ROMA – Tassare la sigaretta elettronica perché potrebbe far male? Un “grande imbroglio” dello Stato, secondo Gabriele Villa de Il Giornale, che è mosso solamente dal ricco introito che arriverebbe dalla consistente tassa del 58,5%. Villa spiega che le sigarette elettroniche sono meno dannose delle normali “bionde”, stando ai dati dell’Istituto Bruno Leoni, dell’oncologo Umberto Tirelli e naturalmente dei produttori di e-cig.
Per Villa dunque lo Stato non tassa le sigarette elettroniche con intento “moralista e salutista”, ma per “batter cassa”:
Forse è il caso di ricordare che questo Stato moralista e salutista che vorrebbe farci credere che ricorre da sempre alla più spietata tassazione per reprimere i nostri vizi, in realtà ogni anno dal settore del tabacco ricava circa 13,7 miliardi di euro, pari al 7,2% del gettito da imposte indirette (peraltro in questi dieci 10 anni le entrate sono aumentate del 113%)”.
Il Giornale spiega poi come il prezzo finale delle sigarette si divide tra accise e tasche dei produttori rivenditori:
“Per le sole accise la quota che i tabacchi pagano allo Stato sale al 26 per cento. Quindi per un prezzo ipotetico pari a 100, avremo così che: 58,5 viene versato nelle casse dell’erario a titolo di accisa, il 17 sempre allo Stato per l’Iva, 10 è il guadagno del rivenditore, il 14,5 saranno l’incasso per il produttore”.
Villa parla poi di “ipocrito salutismo” da parte dello Stato e di come lo studio condotto dall’Istituto Bruno Leoni mostri che il fumo elettronico non aggrava le casse dello Stato, ma può addirittura portare un risparmio:
” In compenso, ci conferma uno studio dell’Istituto Bruno Leoni, il fumo elettronico può costare fino ad un terzo del fumo convenzionale, soprattutto per la mancanza di accise. I 350 milioni di fatturato del fumo elettronico spiazzano quindi fino a un miliardo di euro di fumo convenzionale, con effetti sulle accise di circa 500 milioni. La riduzione complessiva delle entrate da accise è stimata attorno agli 800-1000 milioni a seconda della fonte, e quindi verosimilmente il fumo elettronico contribuisce tra il 30 e il 50 per cento a questa diminuzione. Ecco perché diventa appetibile questo mancato introito per lo Stato”.

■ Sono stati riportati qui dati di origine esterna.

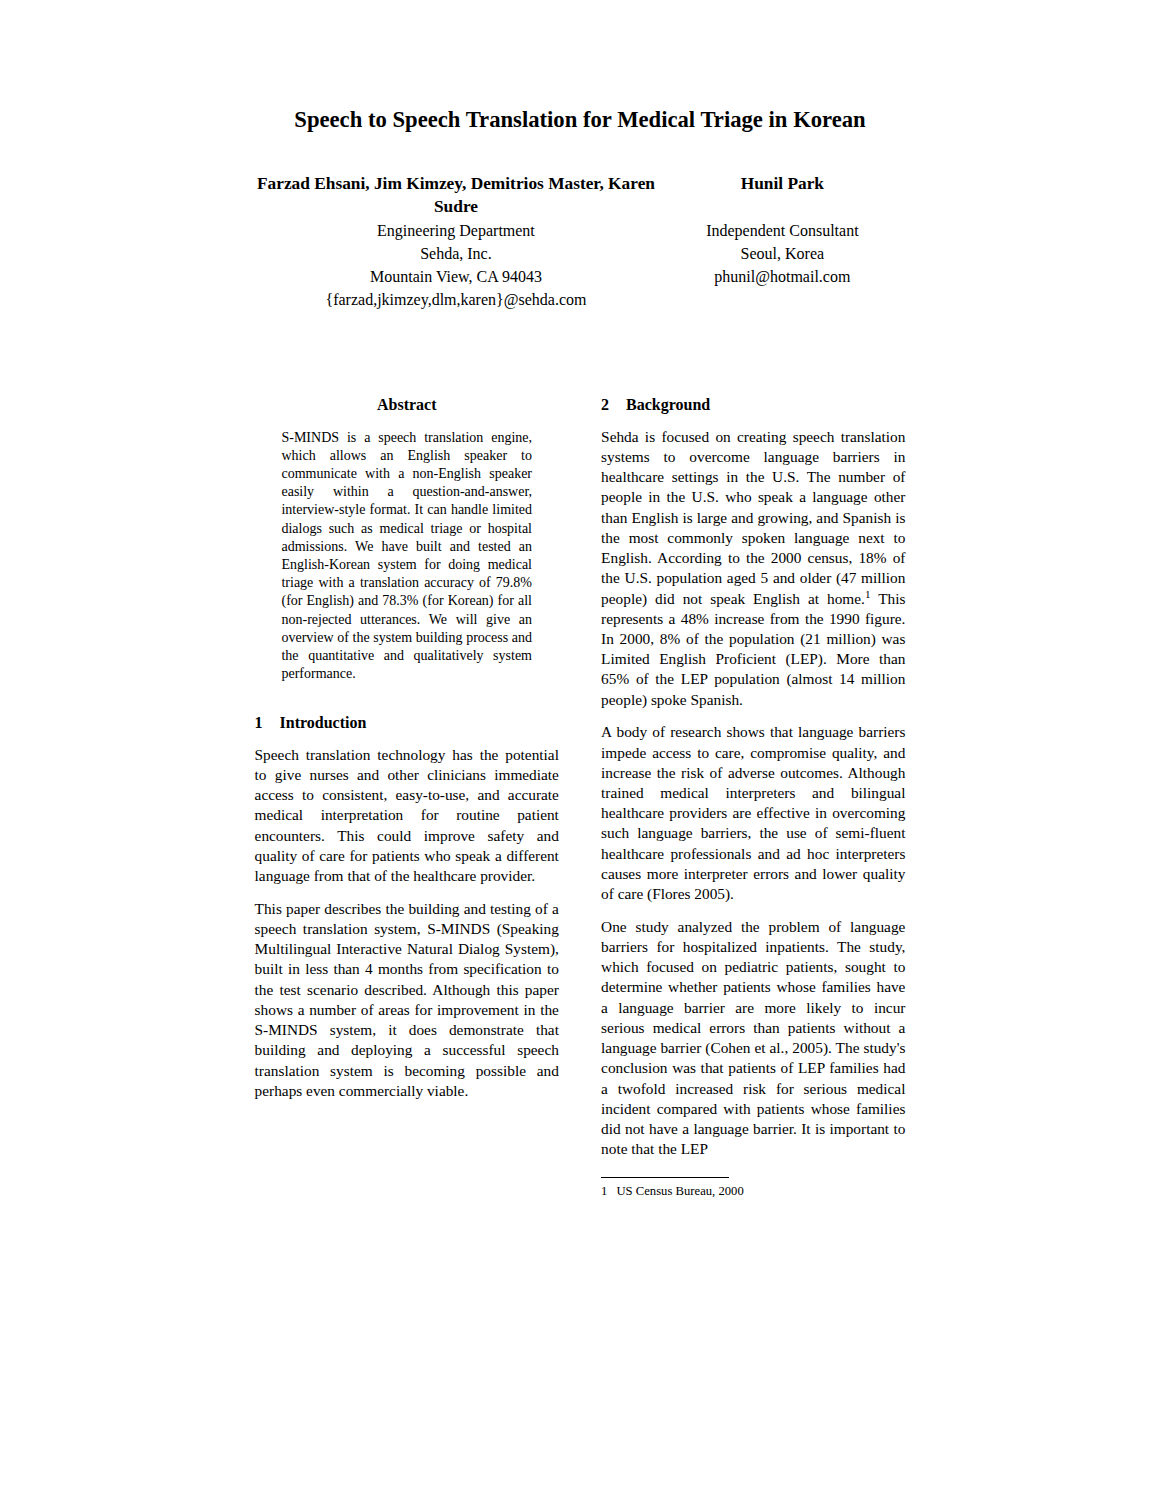Speech to Speech Translation for Medical Triage in Korean
| Farzad Ehsani, Jim Kimzey, Demitrios Master, Karen Sudre | Hunil Park |
| Engineering Department Sehda, Inc. Mountain View, CA 94043 {farzad,jkimzey,dlm,karen}@sehda.com | Independent Consultant Seoul, Korea phunil@hotmail.com |
| Abstract S-MINDS is a speech translation engine, which allows an English speaker to communicate with a non-English speaker easily within a question-and-answer, interview-style format. It can handle limited dialogs such as medical triage or hospital admissions. We have built and tested an English-Korean system for doing medical triage with a translation accuracy of 79.8% (for English) and 78.3% (for Korean) for all non-rejected utterances. We will give an overview of the system building process and the quantitative and qualitatively system performance. 1 Introduction Speech translation technology has the potential to give nurses and other clinicians immediate access to consistent, easy-to-use, and accurate medical interpretation for routine patient encounters. This could improve safety and quality of care for patients who speak a different language from that of the healthcare provider. This paper describes the building and testing of a speech translation system, S-MINDS (Speaking Multilingual Interactive Natural Dialog System), built in less than 4 months from specification to the test scenario described. Although this paper shows a number of areas for improvement in the S-MINDS system, it does demonstrate that building and deploying a successful speech translation system is becoming possible and perhaps even commercially viable. | 2 Background Sehda is focused on creating speech translation systems to overcome language barriers in healthcare settings in the U.S. The number of people in the U.S. who speak a language other than English is large and growing, and Spanish is the most commonly spoken language next to English. According to the 2000 census, 18% of the U.S. population aged 5 and older (47 million people) did not speak English at home. 1 This represents a 48% increase from the 1990 figure. In 2000, 8% of the population (21 million) was Limited English Proficient (LEP). More than 65% of the LEP population (almost 14 million people) spoke Spanish. A body of research shows that language barriers impede access to care, compromise quality, and increase the risk of adverse outcomes. Although trained medical interpreters and bilingual healthcare providers are effective in overcoming such language barriers, the use of semi-fluent healthcare professionals and ad hoc interpreters causes more interpreter errors and lower quality of care (Flores 2005). One study analyzed the problem of language barriers for hospitalized inpatients. The study, which focused on pediatric patients, sought to determine whether patients whose families have a language barrier are more likely to incur serious medical errors than patients without a language barrier (Cohen et al., 2005). The study's conclusion was that patients of LEP families had a twofold increased risk for serious medical incident compared with patients whose families did not have a language barrier. It is important to note that the LEP 1 US Census Bureau, 2000 |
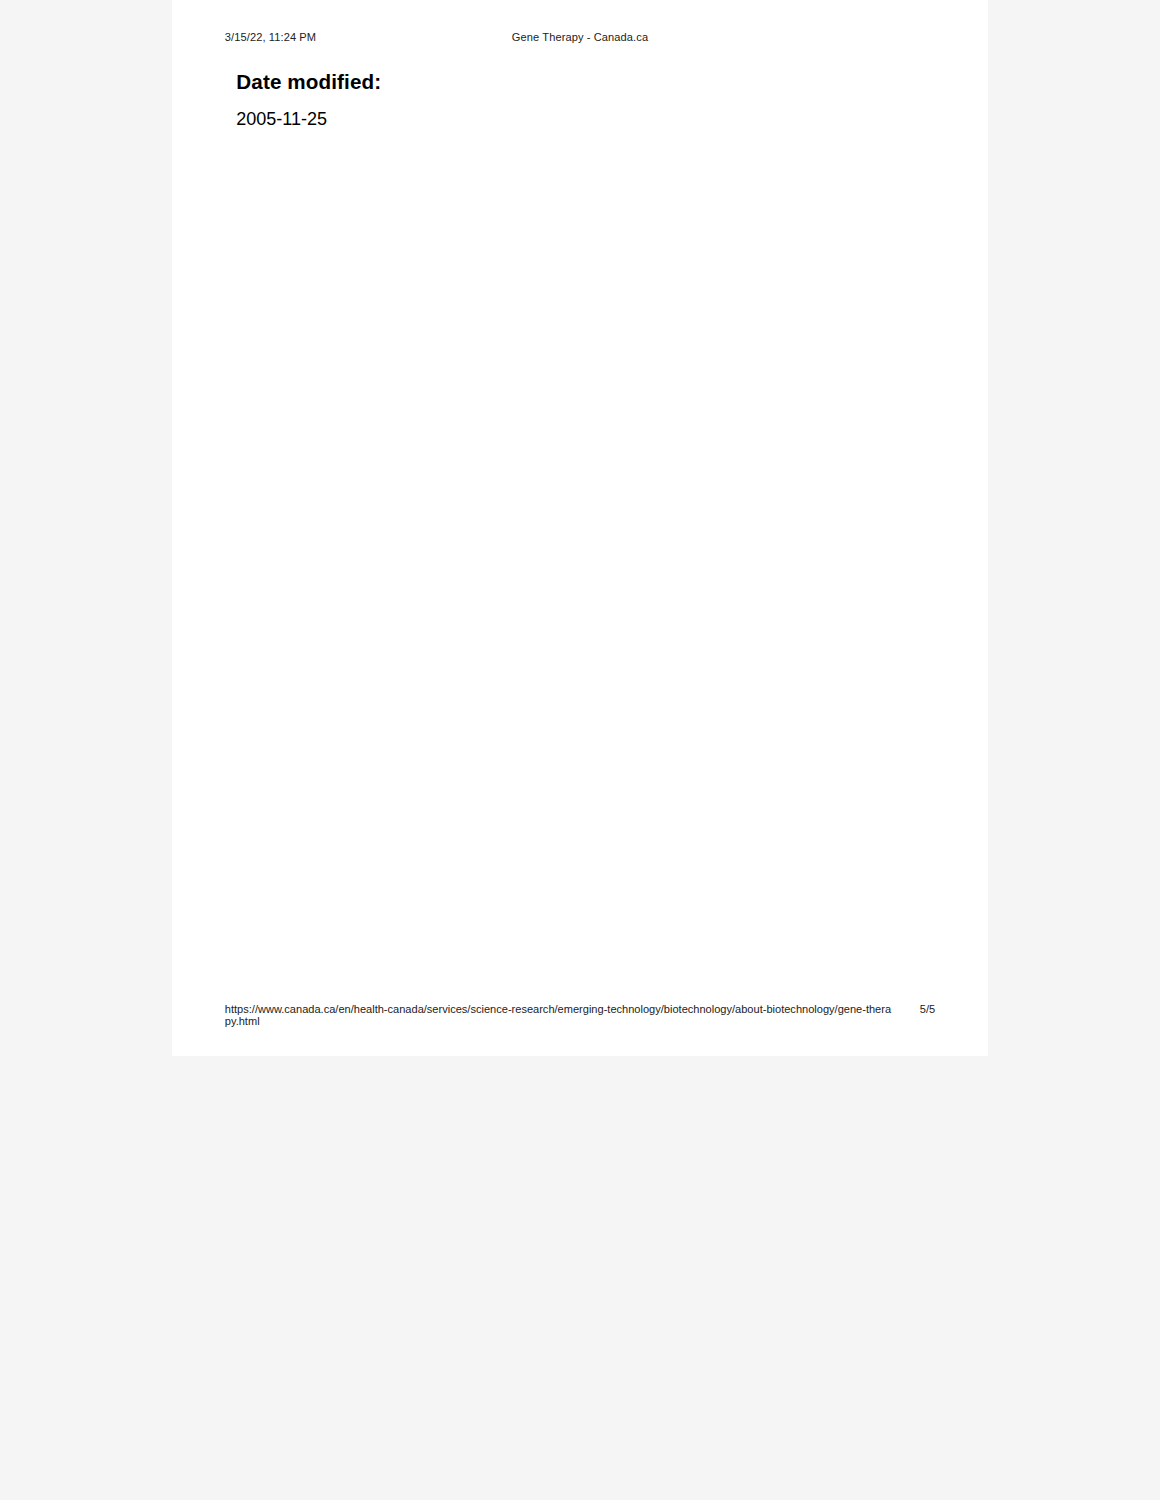3/15/22, 11:24 PM Gene Therapy - Canada.ca
Date modified:
2005-11-25
https://www.canada.ca/en/health-canada/services/science-research/emerging-technology/biotechnology/about-biotechnology/gene-therapy.html 5/5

Le conclusioni dello studio dell’Istituto Bruno Leoni per Villa parlano chiaro: non è dimostrato, almeno fino ad oggi, che le sigarette elettroniche e gli additivi che contengono possano essere nocivi e la vendita solo in farmacie e tabacchi non è giustificata:
“Eppure ciò è rischioso, perché è già evidente che allo Stato non interessa la salute dei cittadini, quanto piuttosto le entrate fiscali”.
Umberto Tirelli, direttore del dipartimento di oncologia medica dell’Istituto tumori di Aviano, ha poi spiegato:
“Voler tassare le sigarette elettroniche e fare così in modo che meno persone le utilizzino è completamente sbagliato, in quanto con esse si diminuisce l’introduzione delle sostanze cancerogene dovute alla combustione delle sigarette tradizionali e che sono alla base delle malattie ben note. Coloro che sono forti fumatori e fumano per esempio 30 sigarette al giorno se ne fumano 5 al giorno perché utilizzano la sigaretta elettronica hanno un grande vantaggio per la loro salute”.